* Data provided
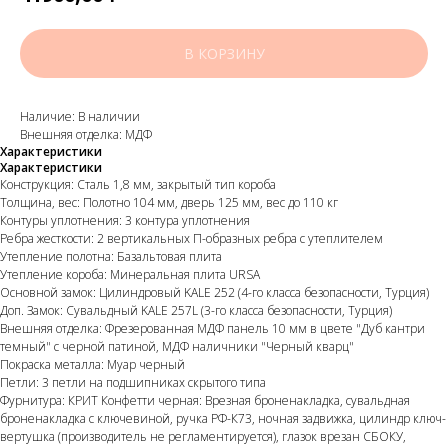
В КОРЗИНУ
Наличие: В наличии
Внешняя отделка: МДФ
Характеристики
Характеристики
Конструкция: Сталь 1,8 мм, закрытый тип короба
Толщина, вес: Полотно 104 мм, дверь 125 мм, вес до 110 кг
Контуры уплотнения: 3 контура уплотнения
Ребра жесткости: 2 вертикальных П-образных ребра с утеплителем
Утепление полотна: Базальтовая плита
Утепление короба: Минеральная плита URSA
Основной замок: Цилиндровый KALE 252 (4-го класса безопасности, Турция)
Доп. Замок: Сувальдный KALE 257L (3-го класса безопасности, Турция)
Внешняя отделка: Фрезерованная МДФ панель 10 мм в цвете "Дуб кантри
темный" с черной патиной, МДФ наличники "Черный кварц"
Покраска металла: Муар черный
Петли: 3 петли на подшипниках скрытого типа
Фурнитура: КРИТ Конфетти черная: Врезная броненакладка, сувальдная
броненакладка с ключевиной, ручка РФ-К73, ночная задвижка, цилиндр ключ-
вертушка (производитель не регламентируется), глазок врезан СБОКУ,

* Exercise details
Read the entries and show each line that mentions "безопасности".

* Problem solution
Основной замок: Цилиндровый KALE 252 (4-го класса безопасности, Турция)
Доп. Замок: Сувальдный KALE 257L (3-го класса безопасности, Турция)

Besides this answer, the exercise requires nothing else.